### EXCERPT

■ ■ ■ ■

- Prerequisites
- Alerts and Notifications Overview
- List of Included Alerts
- Creating a New Alert
- Configuring Alertmanager to Send Notifications to Slack
- Debugging a Firing Alert
To complete this tutorial, you will need:
- Prometheus monitoring stack installed in your cluster as explained in Prometheus Stack.
- Loki stack installed in your cluster as explained in Loki Stack.
- Emojivoto Sample App deployed in the cluster. Please follow the steps from the main repository. You will be creating alerts for this application.
- Administrative rights over a
Slackworkspace. Later on you will be creating an application with an incomingwebhookwhich will be used to send notifications fromAlertmanager.
Often times you need to be notified immediately about any critical issue in your cluster. That is where Alertmanager comes into the picture. Alertmanager helps in aggregating the alerts, and sending notifications as shown in the diagram below.
Usually, alertmanager is deployed alongside Prometheus and forms the alerting layer of the kube-prom-stack. It handles alerts generated by Prometheus by deduplicating, grouping, and routing them to various integrations such as email, Slack or PagerDuty.
Alerts and notifications are a critical part of your workflow. When things go wrong (e.g. any service is down, or a pod is crashing, etc.), you will want to get notifications in real time to handle critical situations as soon as possible.
Alertmanager is part of the kube-prom-stack installed in your cluster in Prometheus Stack. For this tutorial you will be using the same manifest file used for configuring Prometheus. AlertManager allows you to receive alerts from various clients (sources), like Prometheus for example. Rules are created on the Prometheus side, which in turn can fire alerts. Then, it’s the responsibility of AlertManager to intercept those alerts, group them (aggregation), apply other transformations and finally route to the configured receivers. Notification messages can be further formatted to include additional details if desired. You can use Slack, Gmail, etc to send real time notifications.
In this section, you will learn how to inspect the existing alerts, create new ones, and then configure AlertManager to send notifications via Slack.
Kube-prom-stack has over a hundred rules already activated. To access the prometheus console, first do a port-forward to your local machine.

■ ■ ■ ■

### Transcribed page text
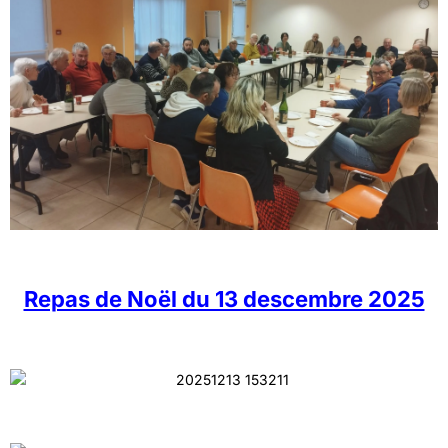
Repas de Noël du 13 descembre 2025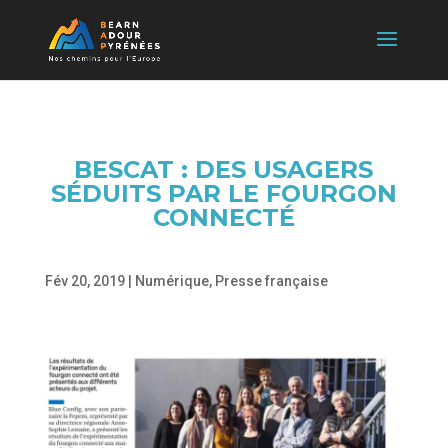
BESCAT : DES USAGERS
SÉDUITS PAR LE FOURGON
CONNECTÉ
Fév 20, 2019
|
Numérique
,
Presse française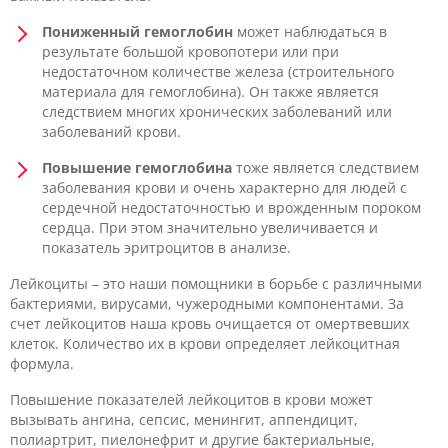
Пониженный гемоглобин
может наблюдаться в
результате большой кровопотери или при
недостаточном количестве железа (строительного
материала для гемоглобина). Он также является
следствием многих хронических заболеваний или
заболеваний крови.
Повышение гемоглобина
тоже является следствием
заболевания крови и очень характерно для людей с
сердечной недостаточностью и врожденным пороком
сердца. При этом значительно увеличивается и
показатель эритроцитов в анализе.
Лейкоциты – это наши помощники в борьбе с различными
бактериями, вирусами, чужеродными компонентами. За
счет лейкоцитов наша кровь очищается от омертвевших
клеток. Количество их в крови определяет лейкоцитная
формула.
Повышение показателей лейкоцитов в крови может
вызывать ангина, сепсис, менингит, аппендицит,
полиартрит, пиелонефрит и другие бактериальные,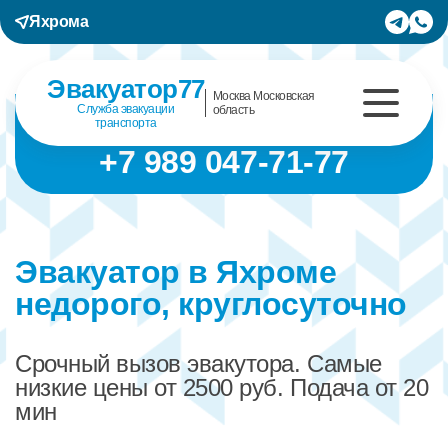
Яхрома
Эвакуатор77
Москва Московская
Служба эвакуации
область
транспорта
+7 989 047-71-77
Эвакуатор в Яхроме
недорого, круглосуточно
Срочный вызов эвакутора. Самые
низкие цены от 2500 руб. Подача от 20
мин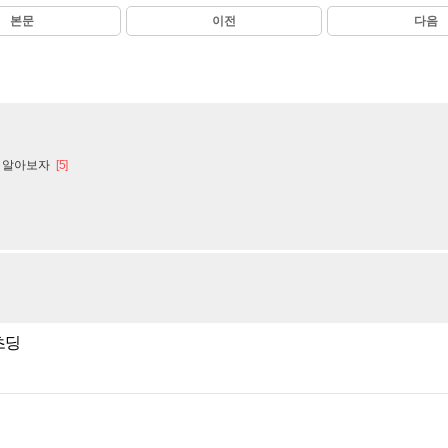
본문
이전
다음
 알아보자
[5]
초딩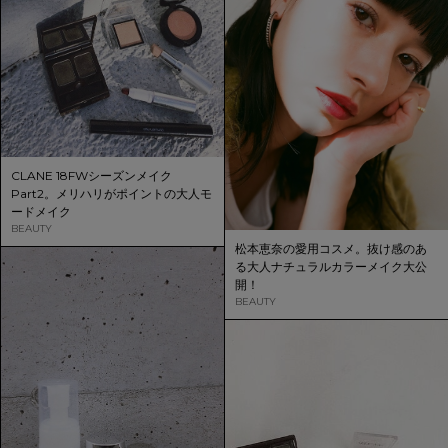
CLANE 18FWシーズンメイク
Part2。メリハリがポイントの大人モ
ードメイク
BEAUTY
松本恵奈の愛用コスメ。抜け感のあ
る大人ナチュラルカラーメイク大公
開！
BEAUTY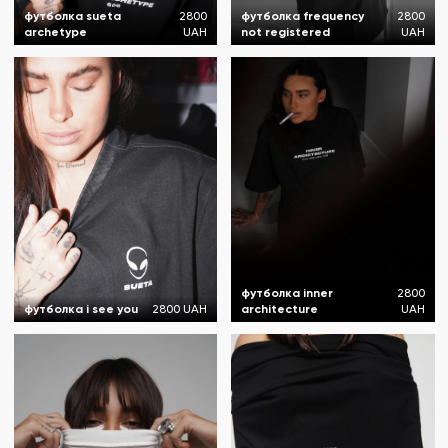
футболка sueta
2800
футболка frequency
2800
archetype
UAH
not registered
UAH
футболка inner
2800
футболка i see you
2800 UAH
architecture
UAH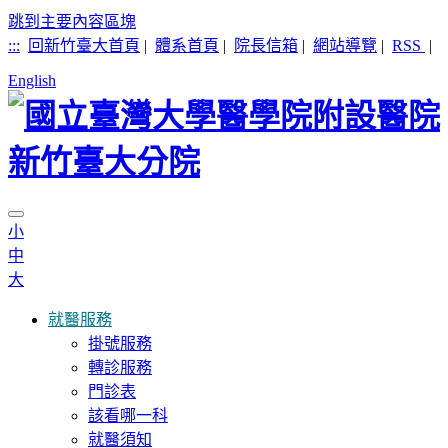
跳到主要內容區塊
:::
回新竹臺大首頁
|
體系首頁
|
院長信箱
|
網站導覽
|
RSS
|
English
小
中
大
就醫服務
掛號服務
轉診服務
門診表
該看哪一科
就醫須知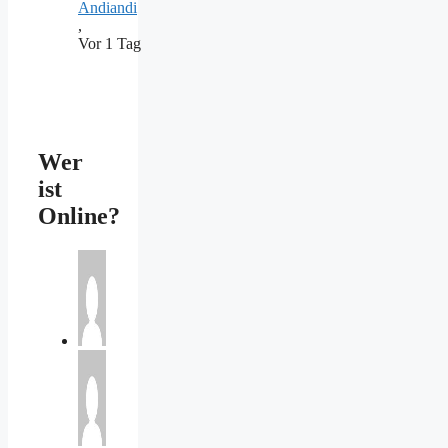
Andiandi
,
Vor 1 Tag
Wer
ist
Online?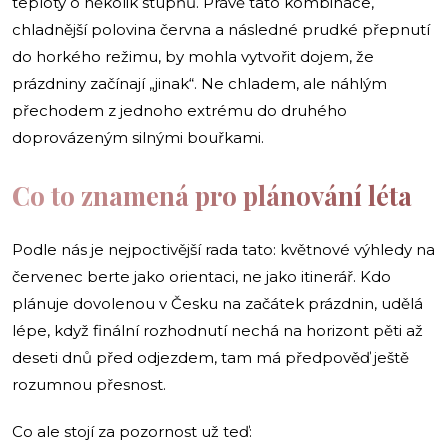
teploty o několik stupňů. Právě tato kombinace,
chladnější polovina června a následné prudké přepnutí
do horkého režimu, by mohla vytvořit dojem, že
prázdniny začínají „jinak“. Ne chladem, ale náhlým
přechodem z jednoho extrému do druhého
doprovázeným silnými bouřkami.
Co to znamená pro plánování léta
Podle nás je nejpoctivější rada tato: květnové výhledy na
červenec berte jako orientaci, ne jako itinerář. Kdo
plánuje dovolenou v Česku na začátek prázdnin, udělá
lépe, když finální rozhodnutí nechá na horizont pěti až
deseti dnů před odjezdem, tam má předpověď ještě
rozumnou přesnost.
Co ale stojí za pozornost už teď: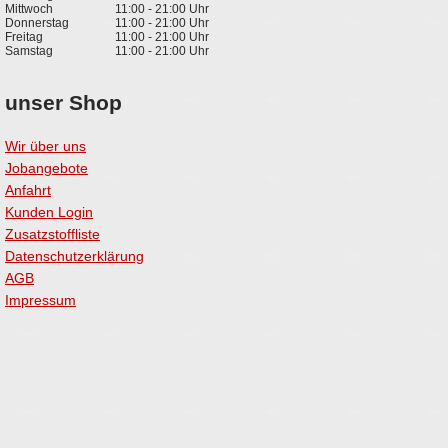
Mittwoch
11:00 - 21:00 Uhr
Donnerstag
11:00 - 21:00 Uhr
Freitag
11:00 - 21:00 Uhr
Samstag
11:00 - 21:00 Uhr
unser Shop
Wir über uns
Jobangebote
Anfahrt
Kunden Login
Zusatzstoffliste
Datenschutzerklärung
AGB
Impressum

■ ■ ■ ■

### YOUR INSTRUCTIONS
According to the Alertmanager tutorial, how many rules does kube-prom-stack already have activated?

### SOLUTION TO THE PROBLEM
Over a hundred rules.